* **DIRECTION**: Output the items below as a numbered list with blank lines omitted, starting at the line containing "pose: elev=214.1 azim=274.4" and ending after the line containing "Dot at: (207, 252)". Leave the pictures out.

________________________________________

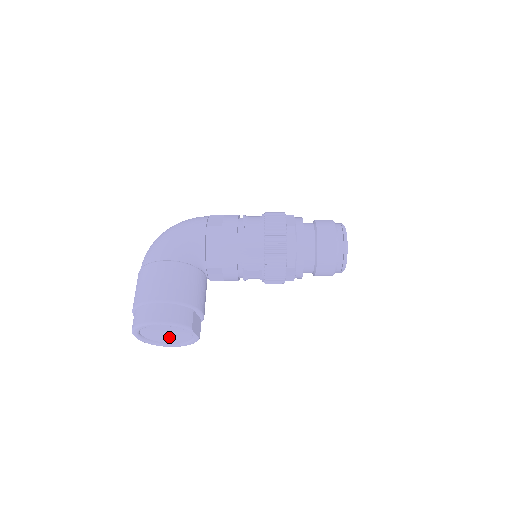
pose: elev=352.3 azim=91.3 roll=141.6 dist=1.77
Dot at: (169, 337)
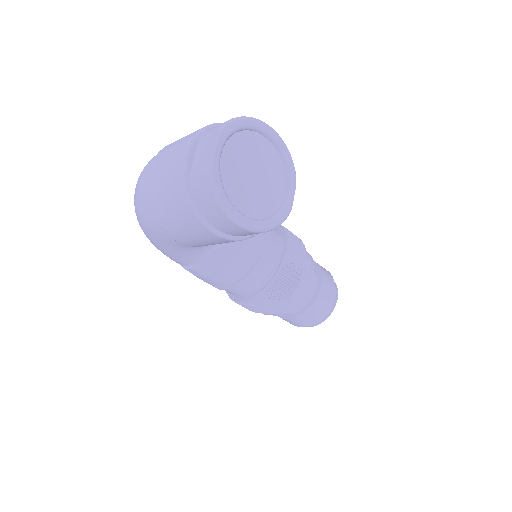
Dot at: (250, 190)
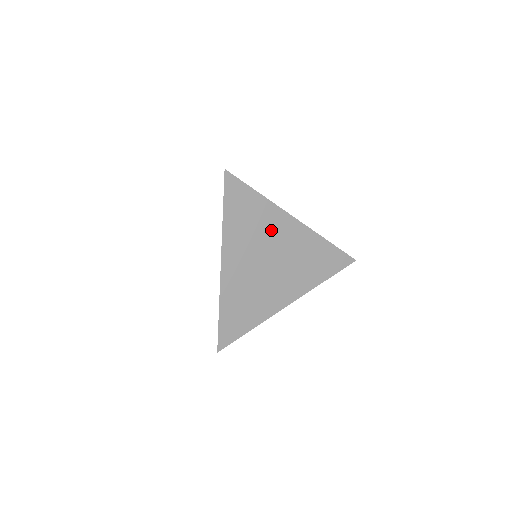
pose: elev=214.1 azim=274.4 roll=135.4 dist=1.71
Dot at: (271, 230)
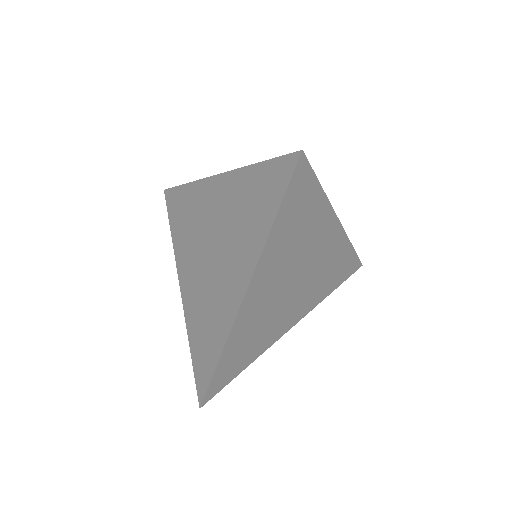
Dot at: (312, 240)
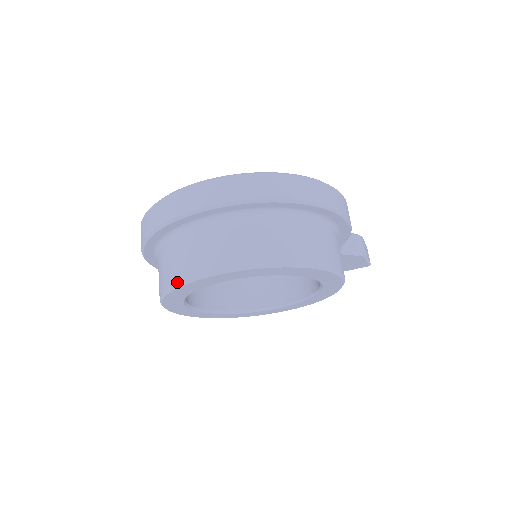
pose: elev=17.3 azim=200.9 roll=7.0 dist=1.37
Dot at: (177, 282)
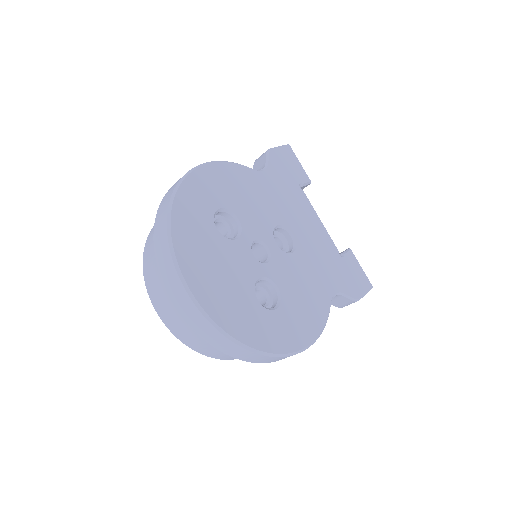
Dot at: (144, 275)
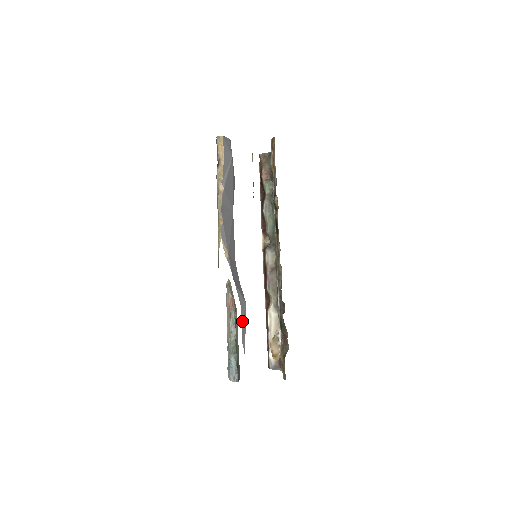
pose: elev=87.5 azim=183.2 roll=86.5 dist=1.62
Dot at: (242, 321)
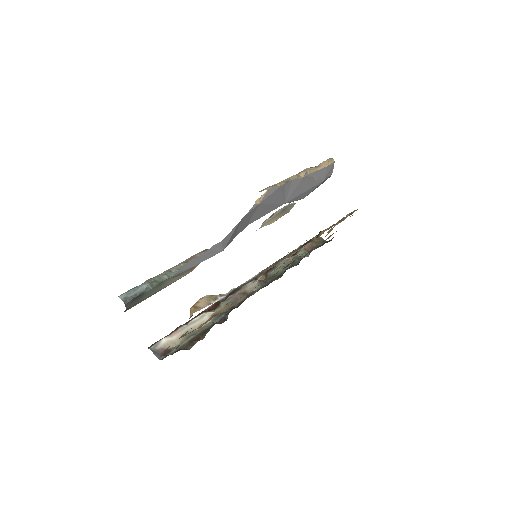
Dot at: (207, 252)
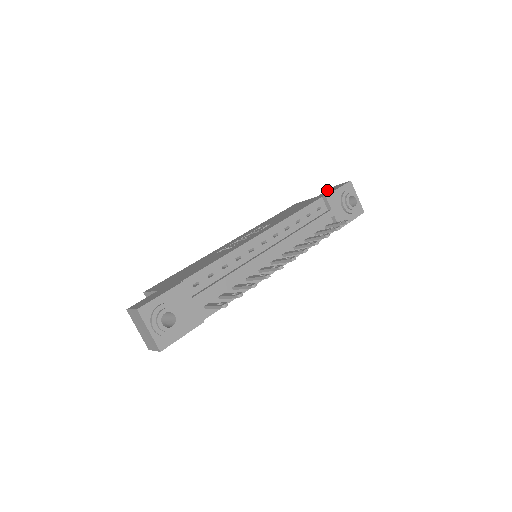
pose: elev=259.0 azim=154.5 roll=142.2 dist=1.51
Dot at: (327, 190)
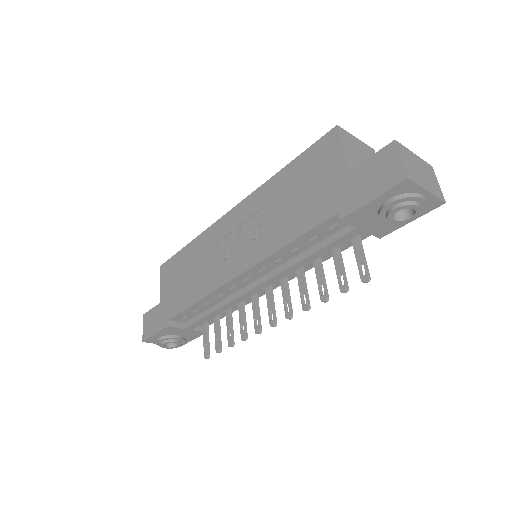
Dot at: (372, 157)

________________________________________

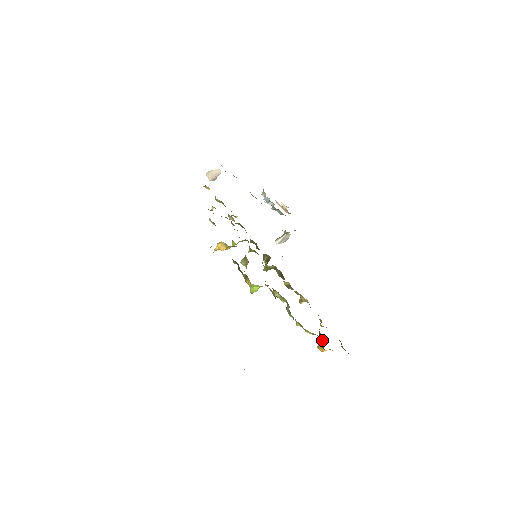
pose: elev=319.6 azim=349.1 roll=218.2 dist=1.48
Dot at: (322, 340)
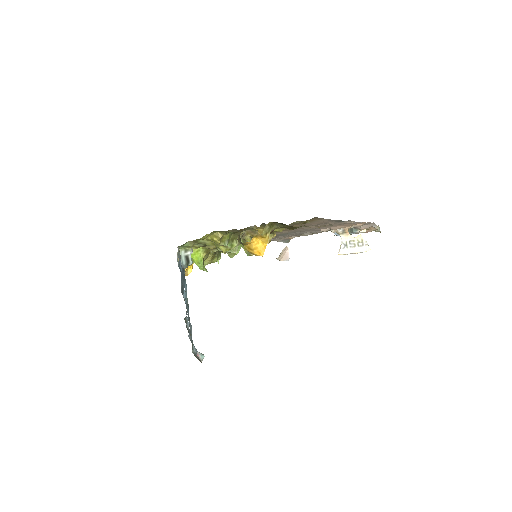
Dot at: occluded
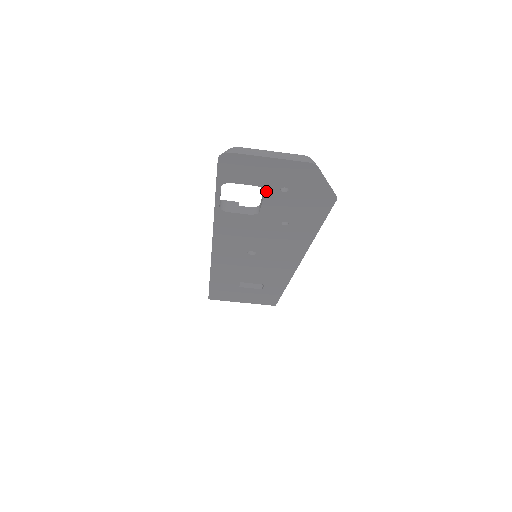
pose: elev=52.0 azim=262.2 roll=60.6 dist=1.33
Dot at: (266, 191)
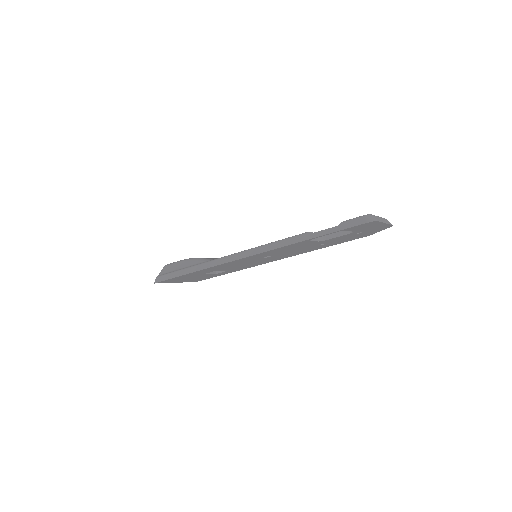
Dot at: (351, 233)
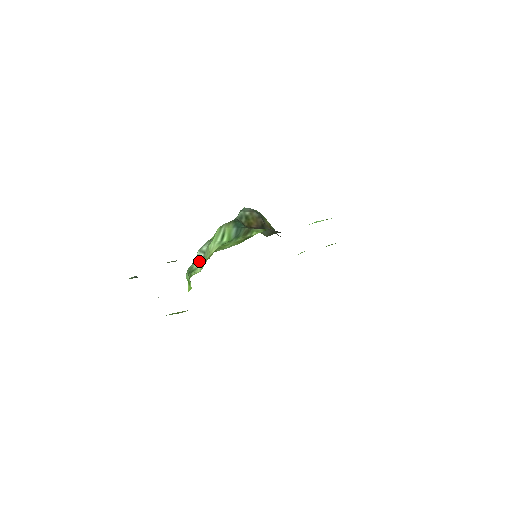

________________________________________

* **THE COMPLETED TASK**:
1. pose: elev=214.1 azim=274.4 roll=135.4 dist=1.71
2. Dot at: (271, 230)
3. Dot at: (312, 240)
4. pose: elev=17.3 azim=200.9 roll=7.0 dist=1.37
5. Dot at: (177, 282)
6. Dot at: (144, 275)
7. pose: elev=87.5 azim=183.2 roll=86.5 dist=1.62
8. Dot at: (242, 321)
9. Dot at: (207, 252)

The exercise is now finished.